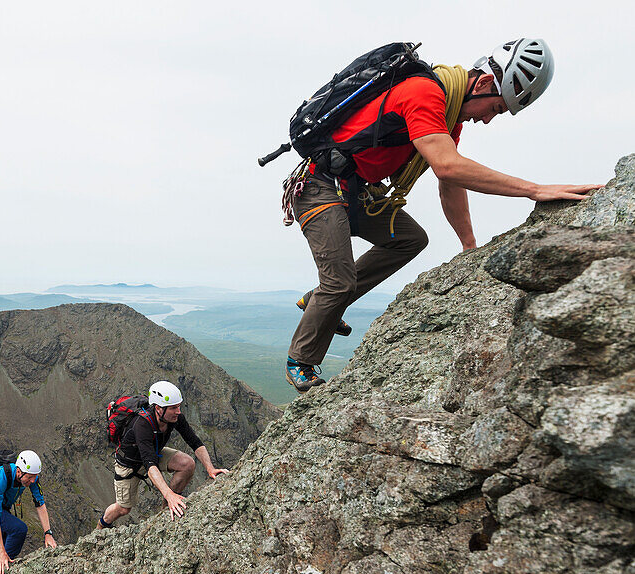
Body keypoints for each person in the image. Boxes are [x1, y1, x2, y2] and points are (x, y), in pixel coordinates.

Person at [283, 39, 602, 392]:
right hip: (318, 187)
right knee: (339, 282)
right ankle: (302, 360)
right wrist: (535, 190)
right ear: (482, 84)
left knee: (410, 240)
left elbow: (449, 182)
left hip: (355, 192)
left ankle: (319, 303)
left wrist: (469, 244)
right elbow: (448, 167)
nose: (487, 119)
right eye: (495, 108)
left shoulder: (449, 116)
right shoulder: (423, 93)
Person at [97, 380, 228, 528]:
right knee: (123, 508)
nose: (178, 411)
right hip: (129, 464)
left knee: (187, 464)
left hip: (153, 453)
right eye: (173, 408)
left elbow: (194, 442)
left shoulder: (174, 417)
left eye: (178, 406)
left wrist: (210, 468)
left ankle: (166, 511)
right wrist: (168, 493)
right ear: (158, 408)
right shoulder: (142, 424)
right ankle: (101, 526)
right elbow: (149, 464)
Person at [0, 450, 57, 574]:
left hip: (2, 507)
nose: (33, 481)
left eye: (34, 476)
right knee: (18, 529)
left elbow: (40, 504)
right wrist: (2, 553)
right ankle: (5, 568)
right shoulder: (0, 478)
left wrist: (48, 533)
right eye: (29, 477)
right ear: (19, 471)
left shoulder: (32, 477)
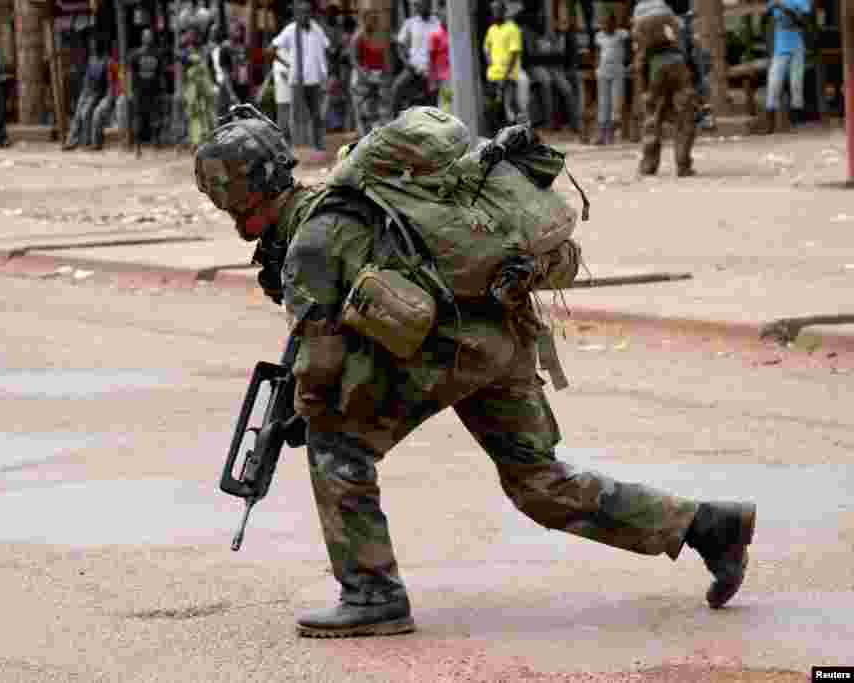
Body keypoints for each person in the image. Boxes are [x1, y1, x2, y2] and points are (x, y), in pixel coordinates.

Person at [193, 105, 757, 638]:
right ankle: (707, 526)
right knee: (538, 480)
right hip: (502, 335)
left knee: (337, 447)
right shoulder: (353, 201)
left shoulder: (311, 243)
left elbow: (320, 364)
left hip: (451, 351)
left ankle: (371, 594)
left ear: (239, 199)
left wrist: (303, 412)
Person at [631, 0, 696, 176]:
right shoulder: (669, 14)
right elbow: (688, 48)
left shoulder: (639, 14)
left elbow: (640, 59)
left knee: (652, 116)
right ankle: (683, 164)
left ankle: (648, 165)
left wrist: (643, 87)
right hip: (678, 65)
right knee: (685, 115)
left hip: (655, 69)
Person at [271, 1, 331, 153]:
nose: (305, 15)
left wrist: (325, 72)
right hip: (297, 79)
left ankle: (318, 145)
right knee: (295, 116)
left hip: (315, 79)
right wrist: (288, 64)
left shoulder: (316, 28)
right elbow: (273, 48)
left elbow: (326, 47)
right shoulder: (290, 30)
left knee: (317, 114)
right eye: (301, 12)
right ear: (296, 15)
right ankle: (292, 148)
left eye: (307, 12)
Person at [761, 0, 811, 132]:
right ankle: (769, 127)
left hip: (797, 47)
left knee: (796, 84)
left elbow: (803, 23)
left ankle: (795, 125)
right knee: (774, 84)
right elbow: (764, 20)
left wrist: (784, 7)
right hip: (779, 48)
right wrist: (768, 11)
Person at [483, 1, 530, 130]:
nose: (495, 13)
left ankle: (516, 134)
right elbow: (486, 47)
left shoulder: (512, 29)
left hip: (508, 76)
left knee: (508, 108)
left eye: (498, 10)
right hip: (493, 75)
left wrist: (506, 75)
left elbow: (514, 54)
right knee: (493, 107)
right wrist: (490, 63)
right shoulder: (492, 29)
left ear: (504, 12)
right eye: (493, 11)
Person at [391, 0, 440, 117]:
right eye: (417, 5)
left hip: (432, 69)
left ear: (429, 5)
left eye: (422, 4)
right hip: (413, 68)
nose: (419, 7)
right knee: (397, 87)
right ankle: (394, 120)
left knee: (434, 101)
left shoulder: (437, 22)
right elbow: (400, 46)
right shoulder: (410, 23)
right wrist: (406, 63)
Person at [64, 38, 110, 151]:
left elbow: (104, 81)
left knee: (86, 113)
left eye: (95, 46)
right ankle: (71, 141)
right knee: (77, 115)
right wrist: (84, 91)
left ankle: (86, 141)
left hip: (96, 92)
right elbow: (87, 76)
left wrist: (99, 94)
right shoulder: (92, 59)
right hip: (87, 90)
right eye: (92, 46)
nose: (93, 48)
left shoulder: (105, 61)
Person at [348, 9, 389, 137]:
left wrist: (383, 75)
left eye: (376, 19)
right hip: (362, 78)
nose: (374, 22)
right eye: (372, 19)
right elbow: (353, 60)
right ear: (365, 20)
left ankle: (373, 140)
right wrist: (364, 76)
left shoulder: (379, 37)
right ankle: (363, 139)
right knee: (362, 113)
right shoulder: (358, 37)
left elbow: (383, 59)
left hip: (376, 77)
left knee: (375, 111)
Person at [129, 28, 166, 157]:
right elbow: (131, 74)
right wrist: (131, 90)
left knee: (155, 117)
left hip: (154, 91)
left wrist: (162, 90)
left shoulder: (157, 54)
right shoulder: (135, 55)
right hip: (139, 91)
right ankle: (138, 147)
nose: (148, 38)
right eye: (146, 36)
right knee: (138, 118)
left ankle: (156, 143)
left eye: (150, 36)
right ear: (142, 38)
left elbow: (161, 73)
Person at [594, 11, 629, 144]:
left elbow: (628, 50)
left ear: (614, 23)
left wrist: (628, 64)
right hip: (603, 71)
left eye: (608, 23)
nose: (605, 25)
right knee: (603, 102)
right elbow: (597, 53)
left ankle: (611, 133)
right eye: (603, 23)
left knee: (616, 102)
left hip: (617, 71)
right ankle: (602, 134)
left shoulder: (621, 34)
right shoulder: (599, 36)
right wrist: (596, 68)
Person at [215, 22, 251, 115]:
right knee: (227, 117)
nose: (238, 32)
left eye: (240, 30)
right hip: (229, 88)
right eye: (235, 30)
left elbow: (247, 68)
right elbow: (225, 72)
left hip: (243, 87)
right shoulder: (225, 48)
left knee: (243, 116)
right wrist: (231, 94)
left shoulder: (244, 47)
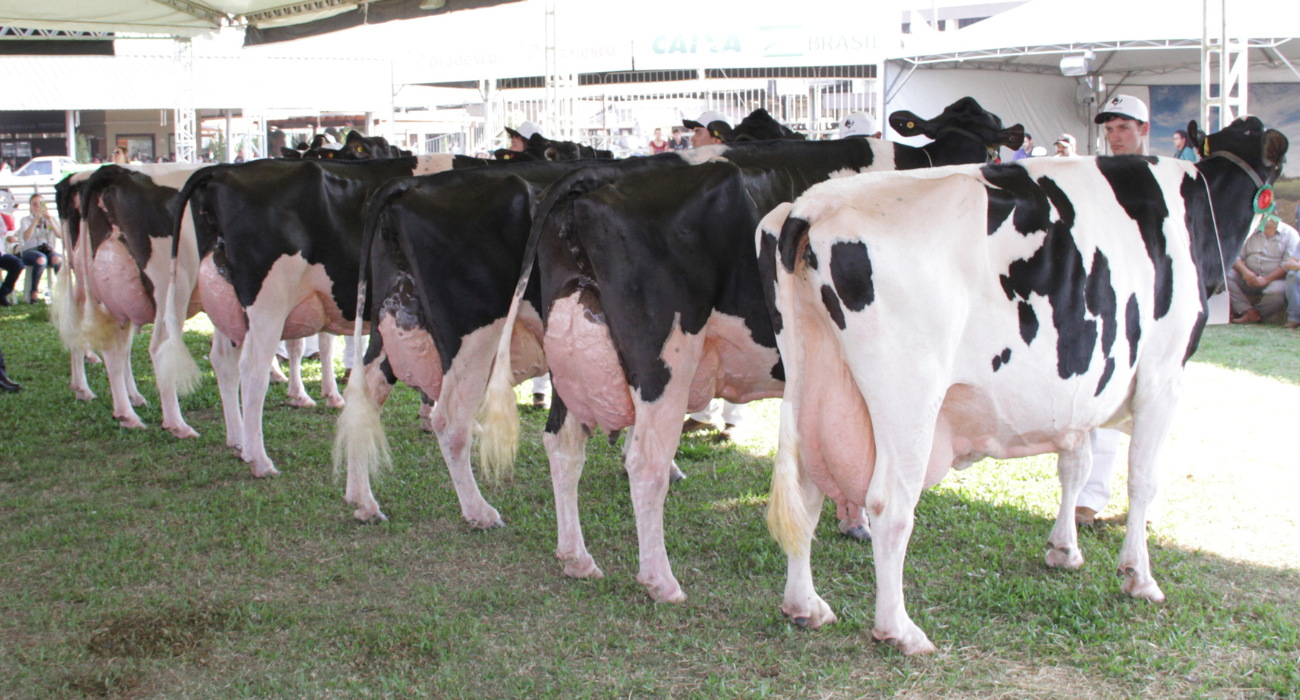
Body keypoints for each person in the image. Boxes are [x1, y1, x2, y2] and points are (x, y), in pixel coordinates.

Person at [1074, 94, 1155, 526]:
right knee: (1101, 394)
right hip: (1106, 295)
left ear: (1143, 129)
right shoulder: (1097, 173)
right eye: (1110, 129)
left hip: (1152, 301)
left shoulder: (1160, 177)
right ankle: (1089, 496)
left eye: (1124, 127)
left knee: (1152, 399)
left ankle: (1144, 496)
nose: (1116, 136)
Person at [1230, 214, 1300, 324]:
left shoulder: (1290, 234)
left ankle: (1257, 314)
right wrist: (1246, 272)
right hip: (1249, 277)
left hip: (1276, 279)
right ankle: (1247, 310)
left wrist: (1266, 279)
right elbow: (1234, 256)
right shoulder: (1250, 230)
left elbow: (1287, 264)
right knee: (1225, 276)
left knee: (1277, 292)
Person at [15, 194, 62, 303]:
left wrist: (49, 220)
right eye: (34, 204)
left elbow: (60, 235)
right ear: (30, 207)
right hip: (30, 251)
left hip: (47, 250)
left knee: (57, 259)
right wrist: (35, 220)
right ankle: (34, 291)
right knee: (41, 259)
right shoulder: (25, 220)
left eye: (40, 204)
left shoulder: (51, 219)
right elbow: (26, 237)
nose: (37, 206)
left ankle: (61, 290)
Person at [1, 211, 19, 305]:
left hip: (2, 254)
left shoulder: (6, 218)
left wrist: (12, 240)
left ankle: (3, 294)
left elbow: (12, 237)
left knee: (17, 264)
****
**What the exercise asks**
In the data above, start at the line that has "right knee: (397, 87)", stop after the line that has "right knee: (77, 115)", and print every line in between exactly as it stands.

**Problem solution**
right knee: (397, 87)
right ankle: (394, 120)
left knee: (434, 101)
left shoulder: (437, 22)
right elbow: (400, 46)
right shoulder: (410, 23)
right wrist: (406, 63)
Person at [64, 38, 110, 151]:
left elbow: (104, 81)
left knee: (86, 113)
left eye: (95, 46)
right ankle: (71, 141)
right knee: (77, 115)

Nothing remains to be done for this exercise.